Rwanda’s Constitutional Changes Are a Potential Threat to its Rising Tech Scene
This past week saw Rwanda change its constitution to allow President Paul Kagame hold his office until 2034. An overwhelming 98.4% of the public voted ‘yes’ in favor of the national referendum.
Many credit Kagame with ending the country’s civil war and setting it on a course of economic development by investing heavily in infrastructure. With very few natural resources at its disposal, the government has given much attention to developing its ITC sector, hoping this will attract investors and multinational companies. The country still relies heavily on foreign aid but hopes to move from an agricultural economy to a services led economy – ultimately building the middle class and a new generation of tech savvy Rwandans.
In 2005 internet access and mobile networks were limited in Rwanda.
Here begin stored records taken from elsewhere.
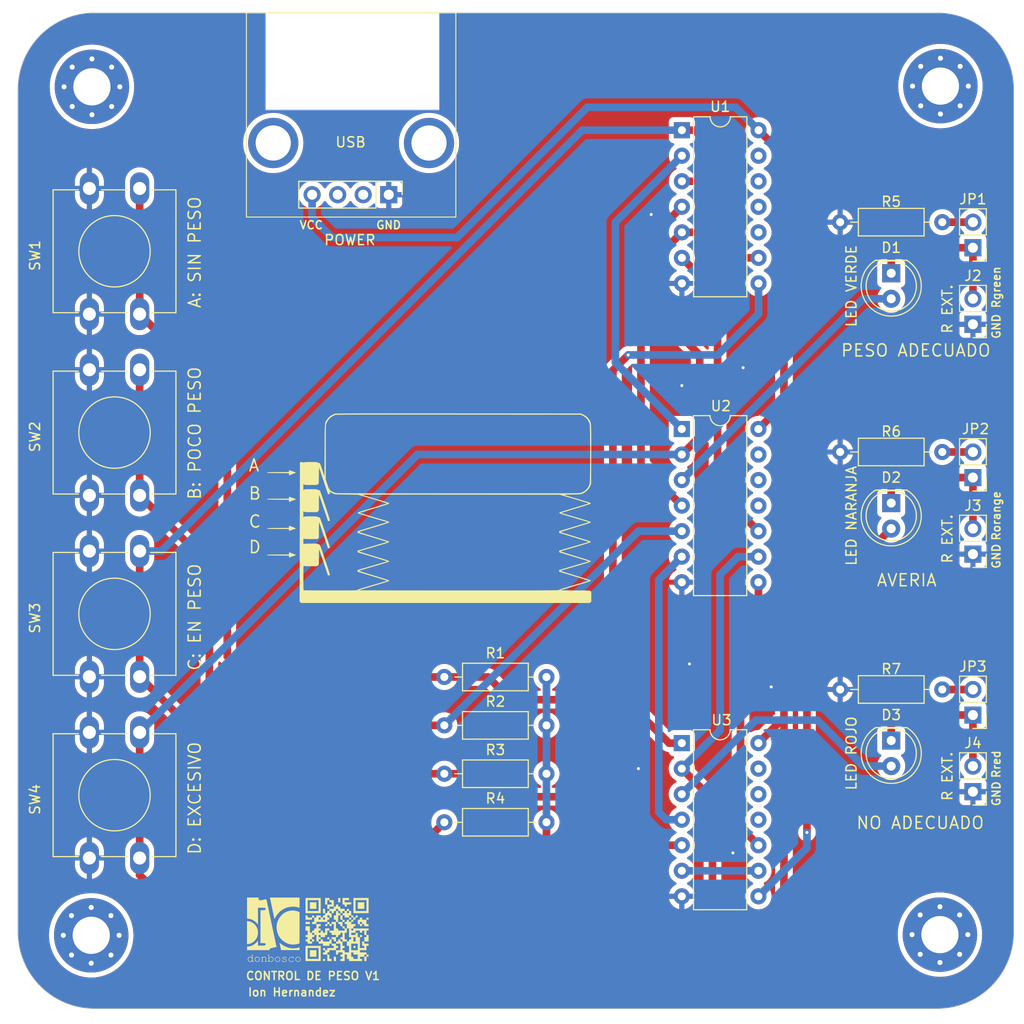
<source format=kicad_pcb>
(kicad_pcb
	(version 20240108)
	(generator "pcbnew")
	(generator_version "8.0")
	(general
		(thickness 1.6)
		(legacy_teardrops no)
	)
	(paper "A4")
	(layers
		(0 "F.Cu" signal)
		(31 "B.Cu" signal)
		(34 "B.Paste" user)
		(35 "F.Paste" user)
		(36 "B.SilkS" user "B.Silkscreen")
		(37 "F.SilkS" user "F.Silkscreen")
		(38 "B.Mask" user)
		(39 "F.Mask" user)
		(40 "Dwgs.User" user "User.Drawings")
		(41 "Cmts.User" user "User.Comments")
		(44 "Edge.Cuts" user)
		(45 "Margin" user)
		(46 "B.CrtYd" user "B.Courtyard")
		(47 "F.CrtYd" user "F.Courtyard")
		(48 "B.Fab" user)
		(49 "F.Fab" user)
	)
	(setup
		(stackup
			(layer "F.SilkS"
				(type "Top Silk Screen")
			)
			(layer "F.Paste"
				(type "Top Solder Paste")
			)
			(layer "F.Mask"
				(type "Top Solder Mask")
				(thickness 0.01)
			)
			(layer "F.Cu"
				(type "copper")
				(thickness 0.035)
			)
			(layer "dielectric 1"
				(type "core")
				(thickness 1.51)
				(material "FR4")
				(epsilon_r 4.5)
				(loss_tangent 0.02)
			)
			(layer "B.Cu"
				(type "copper")
				(thickness 0.035)
			)
			(layer "B.Mask"
				(type "Bottom Solder Mask")
				(thickness 0.01)
			)
			(layer "B.Paste"
				(type "Bottom Solder Paste")
			)
			(layer "B.SilkS"
				(type "Bottom Silk Screen")
			)
			(copper_finish "None")
			(dielectric_constraints no)
		)
		(pad_to_mask_clearance 0)
		(allow_soldermask_bridges_in_footprints no)
		(pcbplotparams
			(layerselection 0x00010fc_ffffffff)
			(plot_on_all_layers_selection 0x0000000_00000000)
			(disableapertmacros no)
			(usegerberextensions no)
			(usegerberattributes yes)
			(usegerberadvancedattributes yes)
			(creategerberjobfile yes)
			(dashed_line_dash_ratio 12.000000)
			(dashed_line_gap_ratio 3.000000)
			(svgprecision 4)
			(plotframeref no)
			(viasonmask no)
			(mode 1)
			(useauxorigin no)
			(hpglpennumber 1)
			(hpglpenspeed 20)
			(hpglpendiameter 15.000000)
			(pdf_front_fp_property_popups yes)
			(pdf_back_fp_property_popups yes)
			(dxfpolygonmode yes)
			(dxfimperialunits yes)
			(dxfusepcbnewfont yes)
			(psnegative no)
			(psa4output no)
			(plotreference yes)
			(plotvalue yes)
			(plotfptext yes)
			(plotinvisibletext no)
			(sketchpadsonfab no)
			(subtractmaskfromsilk no)
			(outputformat 1)
			(mirror no)
			(drillshape 1)
			(scaleselection 1)
			(outputdirectory "")
		)
	)
	(net 0 "")
	(net 1 "Net-(D1-K)")
	(net 2 "LED VERDE")
	(net 3 "Net-(D2-K)")
	(net 4 "LED NARANJA")
	(net 5 "Net-(D3-K)")
	(net 6 "LED ROJO")
	(net 7 "GND")
	(net 8 "unconnected-(J1-Pin_3-Pad3)")
	(net 9 "unconnected-(J1-Pin_2-Pad2)")
	(net 10 "Net-(JP3-B)")
	(net 11 "POCO PESO")
	(net 12 "+5V")
	(net 13 "P ADECUADO")
	(net 14 "P EXCESIVO")
	(net 15 "SIN PESO")
	(net 16 "Net-(U1-Pad2)")
	(net 17 "Net-(U1-Pad8)")
	(net 18 "Net-(U1-Pad4)")
	(net 19 "Net-(U1-Pad6)")
	(net 20 "Net-(U2-Pad8)")
	(net 21 "Net-(U2-Pad6)")
	(net 22 "Net-(U3-Pad6)")
	(net 23 "Net-(JP1-B)")
	(net 24 "Net-(JP2-B)")
	(footprint "Connector_PinHeader_2.54mm:PinHeader_1x02_P2.54mm_Vertical" (layer "F.Cu") (at 161.036 83.825 180))
	(footprint "LED_THT:LED_D5.0mm" (layer "F.Cu") (at 152.908 109.982 -90))
	(footprint "Resistor_THT:R_Axial_DIN0207_L6.3mm_D2.5mm_P10.16mm_Horizontal" (layer "F.Cu") (at 157.988 104.902 180))
	(footprint "Resistor_THT:R_Axial_DIN0207_L6.3mm_D2.5mm_P10.16mm_Horizontal" (layer "F.Cu") (at 108.458 103.66))
	(footprint "MountingHole:MountingHole_3.7mm_Pad_Via" (layer "F.Cu") (at 157.753 129.286))
	(footprint "Package_DIP:DIP-14_W7.62mm" (layer "F.Cu") (at 132.09 49.271))
	(footprint "Resistor_THT:R_Axial_DIN0207_L6.3mm_D2.5mm_P10.16mm_Horizontal" (layer "F.Cu") (at 108.458 108.472))
	(footprint "Package_DIP:DIP-14_W7.62mm" (layer "F.Cu") (at 132.08 110.236))
	(footprint "Package_DIP:DIP-14_W7.62mm" (layer "F.Cu") (at 132.08 78.994))
	(footprint "footprint_Pisu_Kontrola:qr-github-8mm" (layer "F.Cu") (at 97.79 128.778))
	(footprint "Connector_PinHeader_2.54mm:PinHeader_1x02_P2.54mm_Vertical" (layer "F.Cu") (at 161.036 68.58 180))
	(footprint "Button_Switch_THT:SW_PUSH-12mm" (layer "F.Cu") (at 73.152 85.598 90))
	(footprint "Button_Switch_THT:SW_PUSH-12mm" (layer "F.Cu") (at 73.152 121.666 90))
	(footprint "footprint_Pisu_Kontrola:USB -1x04_P2.54mm" (layer "F.Cu") (at 99.187 55.372))
	(footprint "LED_THT:LED_D5.0mm" (layer "F.Cu") (at 152.908 63.5 -90))
	(footprint "Button_Switch_THT:SW_PUSH-12mm" (layer "F.Cu") (at 73.152 67.564 90))
	(footprint "MountingHole:MountingHole_3.7mm_Pad_Via" (layer "F.Cu") (at 73.406 44.958))
	(footprint "Connector_PinHeader_2.54mm:PinHeader_1x02_P2.54mm_Vertical" (layer "F.Cu") (at 161.036 107.447 180))
	(footprint "footprint_Pisu_Kontrola:DB-6x7" (layer "F.Cu") (at 91.44 128.778))
	(footprint "Resistor_THT:R_Axial_DIN0207_L6.3mm_D2.5mm_P10.16mm_Horizontal" (layer "F.Cu") (at 108.458 118.11))
	(footprint "MountingHole:MountingHole_3.7mm_Pad_Via" (layer "F.Cu") (at 73.336221 129.355779))
	(footprint "footprint_Pisu_Kontrola:Pisu_Baskula_Marrazkia"
		(layer "F.Cu")
		(uuid "bcad0c0a-477c-4ae6-8a5f-398bcab7258b")
		(at 98.298 89.25721)
		(property "Reference" "G***"
			(at 7.62 2.794 0)
			(layer "F.SilkS")
			(hide yes)
			(uuid "95068f9c-8b4a-40a7-9ba5-b4be80e009f7")
			(effects
				(font
					(size 1.5 1.5)
					(thickness 0.3)
				)
			)
		)
		(property "Value" "LOGO"
			(at 0.75 0 0)
			(layer "F.SilkS")
			(hide yes)
			(uuid "aad43448-206f-4d1f-ad14-9b4735657825")
			(effects
				(font
					(size 1.5 1.5)
					(thickness 0.3)
				)
			)
		)
		(property "Footprint" "footprint_Pisu_Kontrola:Pisu_Baskula_Marrazkia"
			(at 0 0 0)
			(layer "F.Fab")
			(hide yes)
			(uuid "ee5be231-b068-43fe-a8cf-27ff47339d88")
			(effects
				(font
					(size 1.27 1.27)
					(thickness 0.15)
				)
			)
		)
		(property "Datasheet" ""
			(at 0 0 0)
			(layer "F.Fab")
			(hide yes)
			(uuid "80a27150-e060-428c-97d1-c9dad2db24d7")
			(effects
				(font
					(size 1.27 1.27)
					(thickness 0.15)
				)
			)
		)
		(property "Description" ""
			(at 0 0 0)
			(layer "F.Fab")
			(hide yes)
			(uuid "4e1fb68a-a13b-41aa-a6b7-db35032e51df")
			(effects
				(font
					(size 1.27 1.27)
					(thickness 0.15)
				)
			)
		)
		(attr board_only exclude_from_pos_files exclude_from_bom)
		(fp_poly
			(pts
				(xy -4.932722 -0.515489) (xy -4.801439 -0.464193) (xy -4.691901 -0.420462) (xy -4.61515 -0.388773)
				(xy -4.582229 -0.373599) (xy -4.581907 -0.37333) (xy -4.604288 -0.360605) (xy -4.672929 -0.333305)
				(xy -4.777598 -0.295264) (xy -4.908063 -0.250316) (xy -4.928034 -0.243613) (xy -5.2846 -0.124335)
				(xy -5.293703 -0.218133) (xy -5.302807 -0.31193) (xy -6.394562 -0.319723) (xy -6.681889 -0.322042)
				(xy -6.915175 -0.324653) (xy -7.099789 -0.327813) (xy -7.241107 -0.331773) (xy -7.344499 -0.336789)
				(xy -7.41534 -0.343114) (xy -7.459 -0.351003) (xy -7.480853 -0.360709) (xy -7.486316 -0.371345)
				(xy -7.47965 -0.382928) (xy -7.45607 -0.392462) (xy -7.410203 -0.400201) (xy -7.336677 -0.406399)
				(xy -7.230119 -0.41131) (xy -7.085157 -0.415189) (xy -6.896418 -0.418289) (xy -6.658529 -0.420864)
				(xy -6.394562 -0.422968) (xy -5.302807 -0.430761) (xy -5.287954 -0.538986) (xy -5.2731 -0.647211)
			)
			(stroke
				(width 0)
				(type solid)
			)
			(fill solid)
			(layer "F.SilkS")
			(uuid "000761d2-9dfa-4ed1-9baa-72a08f3b3ea7")
		)
		(fp_poly
			(pts
				(xy -4.932722 2.128487) (xy -4.801439 2.179784) (xy -4.691901 2.223514) (xy -4.61515 2.255204) (xy -4.582229 2.270377)
				(xy -4.581907 2.270647) (xy -4.604288 2.283371) (xy -4.672929 2.310672) (xy -4.777598 2.348713)
				(xy -4.908063 2.393661) (xy -4.928034 2.400363) (xy -5.2846 2.519641) (xy -5.293703 2.425844) (xy -5.302807 2.332046)
				(xy -6.394562 2.324254) (xy -6.681889 2.321935) (xy -6.915175 2.319323) (xy -7.099789 2.316164)
				(xy -7.241107 2.312203) (xy -7.344499 2.307188) (xy -7.41534 2.300862) (xy -7.459 2.292974) (xy -7.480853 2.283267)
				(xy -7.486316 2.272631) (xy -7.47965 2.261049) (xy -7.45607 2.251515) (xy -7.410203 2.243776) (xy -7.336677 2.237578)
				(xy -7.230119 2.232666) (xy -7.085157 2.228788) (xy -6.896418 2.225688) (xy -6.658529 2.223112)
				(xy -6.394562 2.221009) (xy -5.302807 2.213216) (xy -5.287954 2.104991) (xy -5.2731 1.996766)
			)
			(stroke
				(width 0)
				(type solid)
			)
			(fill solid)
			(layer "F.SilkS")
			(uuid "9140aba6-fd54-4d28-9575-79343d974936")
		)
		(fp_poly
			(pts
				(xy -4.940225 -6.058305) (xy -4.807111 -6.013039) (xy -4.696116 -5.974264) (xy -4.618494 -5.945983)
				(xy -4.585497 -5.932202) (xy -4.585237 -5.931982) (xy -4.605591 -5.917178) (xy -4.6691 -5.887401)
				(xy -4.763236 -5.848405) (xy -4.790166 -5.83786) (xy -4.917878 -5.788417) (xy -5.04542 -5.739068)
				(xy -5.145116 -5.700523) (xy -5.2845 -5.646673) (xy -5.293654 -5.756962) (xy -5.302807 -5.867252)
				(xy -6.394562 -5.875045) (xy -6.681889 -5.877363) (xy -6.915175 -5.879975) (xy -7.099789 -5.883134)
				(xy -7.241107 -5.887095) (xy -7.344499 -5.892111) (xy -7.41534 -5.898436) (xy -7.459 -5.906325)
				(xy -7.480853 -5.916031) (xy -7.486316 -5.926667) (xy -7.47965 -5.93825) (xy -7.45607 -5.947783)
				(xy -7.410203 -5.955522) (xy -7.336677 -5.96172) (xy -7.230119 -5.966632) (xy -7.085157 -5.97051)
				(xy -6.896418 -5.97361) (xy -6.658529 -5.976186) (xy -6.394562 -5.978289) (xy -5.302807 -5.986082)
				(xy -5.293692 -6.080037) (xy -5.284576 -6.173992)
			)
			(stroke
				(width 0)
				(type solid)
			)
			(fill solid)
			(layer "F.SilkS")
			(uuid "f8c2ca77-a06a-4320-b545-6c0120d801ff")
		)
		(fp_poly
			(pts
				(xy -4.940225 -3.414328) (xy -4.807111 -3.369063) (xy -4.696116 -3.330287) (xy -4.618494 -3.302007)
				(xy -4.585497 -3.288225) (xy -4.585237 -3.288005) (xy -4.605591 -3.273202) (xy -4.6691 -3.243425)
				(xy -4.763236 -3.204429) (xy -4.790166 -3.193883) (xy -4.917878 -3.14444) (xy -5.04542 -3.095092)
				(xy -5.145116 -3.056547) (xy -5.2845 -3.002697) (xy -5.293654 -3.112986) (xy -5.302807 -3.223275)
				(xy -6.394562 -3.231068) (xy -6.681889 -3.233387) (xy -6.915175 -3.235999) (xy -7.099789 -3.239158)
				(xy -7.241107 -3.243118) (xy -7.344499 -3.248134) (xy -7.41534 -3.254459) (xy -7.459 -3.262348)
				(xy -7.480853 -3.272054) (xy -7.486316 -3.28269) (xy -7.47965 -3.294273) (xy -7.45607 -3.303807)
				(xy -7.410203 -3.311546) (xy -7.336677 -3.317744) (xy -7.230119 -3.322655) (xy -7.085157 -3.326534)
				(xy -6.896418 -3.329634) (xy -6.658529 -3.332209) (xy -6.394562 -3.334313) (xy -5.302807 -3.342106)
				(xy -5.293692 -3.43606) (xy -5.284576 -3.530015)
			)
			(stroke
				(width 0)
				(type solid)
			)
			(fill solid)
			(layer "F.SilkS")
			(uuid "23be7867-2e43-4bdb-beb0-8c844913c923")
		)
		(fp_poly
			(pts
				(xy 5.900287 -11.819052) (xy 6.618022 -11.818884) (xy 7.385743 -11.818623) (xy 8.20514 -11.818273)
				(xy 9.077902 -11.81784) (xy 10.005721 -11.817329) (xy 10.990287 -11.816746) (xy 11.586755 -11.816378)
				(xy 23.751228 -11.808772) (xy 23.977864 -11.700541) (xy 24.206684 -11.570791) (xy 24.391322 -11.417603)
				(xy 24.545928 -11.22885) (xy 24.569694 -11.193197) (xy 24.603066 -11.142327) (xy 24.632705 -11.096141)
				(xy 24.65882 -11.050991) (xy 24.681623 -11.003231) (xy 24.701324 -10.949213) (xy 24.718134 -10.88529)
				(xy 24.732264 -10.807814) (xy 24.743924 -10.713138) (xy 24.753326 -10.597615) (xy 24.76068 -10.457597)
				(xy 24.766196 -10.289437) (xy 24.770086 -10.089488) (xy 24.772561 -9.854102) (xy 24.773831 -9.579632)
				(xy 24.774106 -9.26243) (xy 24.773598 -8.89885) (xy 24.772518 -8.485243) (xy 24.771076 -8.017963)
				(xy 24.770166 -7.723977) (xy 24.761286 -4.797778) (xy 24.692152 -4.626537) (xy 24.563918 -4.384574)
				(xy 24.388632 -4.167055) (xy 24.176777 -3.984453) (xy 23.93884 -3.847242) (xy 23.892056 -3.82737)
				(xy 23.839379 -3.807434) (xy 23.786844 -3.791578) (xy 23.726716 -3.779174) (xy 23.651262 -3.769596)
				(xy 23.552746 -3.762214) (xy 23.423435 -3.756403) (xy 23.255595 -3.751534) (xy 23.041491 -3.746981)
				(xy 22.86 -3.743646) (xy 22.611919 -3.738947) (xy 22.418186 -3.734473) (xy 22.273739 -3.729867)
				(xy 22.173514 -3.724771) (xy 22.112447 -3.718827) (xy 22.085474 -3.711677) (xy 22.087533 -3.702963)
				(xy 22.113559 -3.692326) (xy 22.11731 -3.691135) (xy 22.170518 -3.675048) (xy 22.274224 -3.644199)
				(xy 22.421903 -3.600511) (xy 22.607028 -3.545909) (xy 22.823072 -3.482315) (xy 23.063512 -3.411654)
				(xy 23.321819 -3.335848) (xy 23.483859 -3.288346) (xy 23.787269 -3.199159) (xy 24.038288 -3.124625)
				(xy 24.241676 -3.063134) (xy 24.402188 -3.013077) (xy 24.524583 -2.972844) (xy 24.613616 -2.940827)
				(xy 24.674046 -2.915417) (xy 24.710629 -2.895003) (xy 24.728123 -2.877978) (xy 24.731579 -2.866291)
				(xy 24.725464 -2.851654) (xy 24.704195 -2.834492) (xy 24.66338 -2.81331) (xy 24.598629 -2.786614)
				(xy 24.505552 -2.752909) (xy 24.379758 -2.710701) (xy 24.216858 -2.658494) (xy 24.01246 -2.594794)
				(xy 23.762175 -2.518106) (xy 23.461612 -2.426936) (xy 23.280086 -2.372129) (xy 22.998088 -2.286886)
				(xy 22.733581 -2.206542) (xy 22.491973 -2.132766) (xy 22.278671 -2.067229) (xy 22.099085 -2.011601)
				(xy 21.958622 -1.96755) (xy 21.862692 -1.936748) (xy 21.816701 -1.920864) (xy 21.813481 -1.91929)
				(xy 21.826069 -1.901889) (xy 21.868716 -1.886318) (xy 21.910608 -1.874597) (xy 22.003688 -1.847852)
				(xy 22.142132 -1.80778) (xy 22.320113 -1.756074) (xy 22.531805 -1.694429) (xy 22.771384 -1.62454)
				(xy 23.033022 -1.548102) (xy 23.310895 -1.46681) (xy 23.335321 -1.459659) (xy 23.657765 -1.365009)
				(xy 23.927572 -1.28516) (xy 24.14924 -1.218613) (xy 24.327269 -1.16387) (xy 24.466158 -1.119433)
				(xy 24.570404 -1.083803) (xy 24.644507 -1.05548) (xy 24.692966 -1.032968) (xy 24.720279 -1.014767)
				(xy 24.730945 -0.999378) (xy 24.731579 -0.994558) (xy 24.725462 -0.980242) (xy 24.704261 -0.963321)
				(xy 24.663696 -0.942348) (xy 24.599488 -0.915873) (xy 24.507358 -0.88245) (xy 24.383029 -0.84063)
				(xy 24.22222 -0.788965) (xy 24.020653 -0.726006) (xy 23.77405 -0.650307) (xy 23.478132 -0.560418)
				(xy 23.204989 -0.477913) (xy 22.917693 -0.390798) (xy 22.649525 -0.308547) (xy 22.405505 -0.232766)
				(xy 22.190653 -0.165059) (xy 22.009988 -0.107029) (xy 21.868533 -0.060283) (xy 21.771306 -0.026423)
				(xy 21.723327 -0.007054) (xy 21.719608 -0.003204) (xy 21.755261 0.007936) (xy 21.842328 0.034586)
				(xy 21.975346 0.075089) (xy 22.148848 0.127787) (xy 22.35737 0.191021) (xy 22.595445 0.263134) (xy 22.85761 0.342466)
				(xy 23.138397 0.427361) (xy 23.246199 0.459936) (xy 23.579424 0.560845) (xy 23.859996 0.646423)
				(xy 24.092248 0.718143) (xy 24.280514 0.777479) (xy 24.429131 0.825904) (xy 24.542431 0.864893)
				(xy 24.62475 0.895919) (xy 24.680423 0.920457) (xy 24.713783 0.93998) (xy 24.729166 0.955962) (xy 24.731579 0.965007)
				(xy 24.725582 0.979396) (xy 24.704683 0.996147) (xy 24.664517 1.016702) (xy 24.60072 1.042505) (xy 24.508927 1.074997)
				(xy 24.384773 1.115622) (xy 24.223894 1.165823) (xy 24.021926 1.227042) (xy 23.774504 1.300722)
				(xy 23.477264 1.388305) (xy 23.246199 1.456031) (xy 22.959531 1.539967) (xy 22.68951 1.619101) (xy 22.441621 1.69182)
				(xy 22.221351 1.756511) (xy 22.034187 1.811562) (xy 21.885615 1.855358) (xy 21.781122 1.886289)
				(xy 21.726194 1.902739) (xy 21.719608 1.904807) (xy 21.739276 1.915733) (xy 21.810868 1.94201) (xy 21.929365 1.982033)
				(xy 22.089747 2.034201) (xy 22.286994 2.096908) (xy 22.516084 2.168553) (xy 22.771999 2.247531)
				(xy 23.049719 2.33224) (xy 23.204989 2.379199) (xy 23.543094 2.481379) (xy 23.828486 2.568218) (xy 24.065448 2.641166)
				(xy 24.25826 2.701671) (xy 24.411203 2.751184) (xy 24.528559 2.791152) (xy 24.61461 2.823025) (xy 24.673635 2.848252)
				(xy 24.709918 2.868283) (xy 24.727738 2.884566) (xy 24.731579 2.89592) (xy 24.725617 2.910315) (xy 24.70482 2.92705)
				(xy 24.66482 2.947567) (xy 24.601252 2.973312) (xy 24.509747 3.005727) (xy 24.385939 3.046257) (xy 24.22546 3.096345)
				(xy 24.023944 3.157436) (xy 23.777023 3.230973) (xy 23.48033 3.3184) (xy 23.246199 3.387025) (xy 22.959531 3.470961)
				(xy 22.68951 3.550095) (xy 22.441621 3.622814) (xy 22.221351 3.687505) (xy 22.034187 3.742556) (xy 21.885615 3.786352)
				(xy 21.781122 3.817283) (xy 21.726194 3.833733) (xy 21.719608 3.835801) (xy 21.739276 3.846727)
				(xy 21.810868 3.873004) (xy 21.929365 3.913027) (xy 22.089747 3.965195) (xy 22.286994 4.027902)
				(xy 22.516084 4.099547) (xy 22.771999 4.178525) (xy 23.049719 4.263234) (xy 23.204989 4.310193)
				(xy 23.543094 4.412373) (xy 23.828486 4.499212) (xy 24.065448 4.57216) (xy 24.25826 4.632666) (xy 24.411203 4.682178)
				(xy 24.528559 4.722146) (xy 24.61461 4.754019) (xy 24.673635 4.779246) (xy 24.709918 4.799277) (xy 24.727738 4.81556)
				(xy 24.731579 4.826914) (xy 24.725627 4.841267) (xy 24.70487 4.857961) (xy 24.664954 4.878431) (xy 24.601524 4.904116)
				(xy 24.510227 4.936454) (xy 24.386709 4.976881) (xy 24.226617 5.026836) (xy 24.025595 5.087757)
				(xy 23.779291 5.161079) (xy 23.48335 5.248242) (xy 23.236578 5.320527) (xy 22.949834 5.40462) (xy 22.680488 5.484057)
				(xy 22.433899 5.557228) (xy 22.215424 5.62252) (xy 22.030424 5.678323) (xy 21.884258 5.723024) (xy 21.782283 5.755012)
				(xy 21.72986 5.772677) (xy 21.723966 5.775371) (xy 21.749175 5.778847) (xy 21.82821 5.782095) (xy 21.955483 5.785047)
				(xy 22.125405 5.787635) (xy 22.332387 5.78979) (xy 22.57084 5.791444) (xy 22.835175 5.792528) (xy 23.119805 5.792974)
				(xy 23.162972 5.792982) (xy 23.494691 5.793042) (xy 23.772162 5.793359) (xy 24.000552 5.794141)
				(xy 24.18503 5.795595) (xy 24.330762 5.797928) (xy 24.442916 5.801349) (xy 24.526659 5.806063) (xy 24.587159 5.812278)
				(xy 24.629583 5.820202) (xy 24.65909
... [429473 chars truncated]
</source>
Now 4,500 kilometers of fiber-optic cable has been laid and 65% of the population actively use cell phones. And internet access is set to continue to grow rapidly. Last year the government committed to rolling out a 4G network with the goal of bringing high speed internet access to 95% of the population within 3 years. In rural areas people can already access free internet in special centers and on buses. The government and private investors have also launched a plan for a $100m venture fund aimed at creating 100 local high-tech businesses worth $50m in 5 years. The fund is expected to launch in June 2016.
These developments have brought with them a new generation of Rwandan entrepreneurs. A number of co-working spaces and accelerators have opened up across the country. One such space, kLab (or Knowledge Lab), focusses on creating digital entrepreneurs. They have 364 members and provide free WiFi, training seminars, mentors and networking opportunities with venture capitalists. Among their successful start-ups is an online shopping center, an app that raises investment funds for farmers and mobile food delivery service.
However, while these technological and economic advancements are exceptional, the political process of the country is a little unnerving to those looking in from the outside. Ambassadors from Britain, France, Netherlands, Belgium, Germany and Sweden have raised concerns over Kagame’s human rights record. There are strong concerns that the government is stifling the press and political opposition. Questions have also been raised over Kagame’s incursions into the Democratic Republic of Congo. Samantha Power, the U.S.’s ambassador to the United Nations, has urged Kagame to step down in 2017 when his term ends to ensure a peaceful transition to a new generation of leaders.
How will these political issues impact the tech aspirations of the country? It’s difficult to say. However, the referendum and ensuing constitutional change do pose a potential threat to the budding tech scene in Rwanda. Much of its success relies on outside investment from multinationals and investors. If these parties are unnerved by the political developments it may push up the expected riskiness of a Rwandan investment, and thus, dampen the potential for growth that has shown such promise.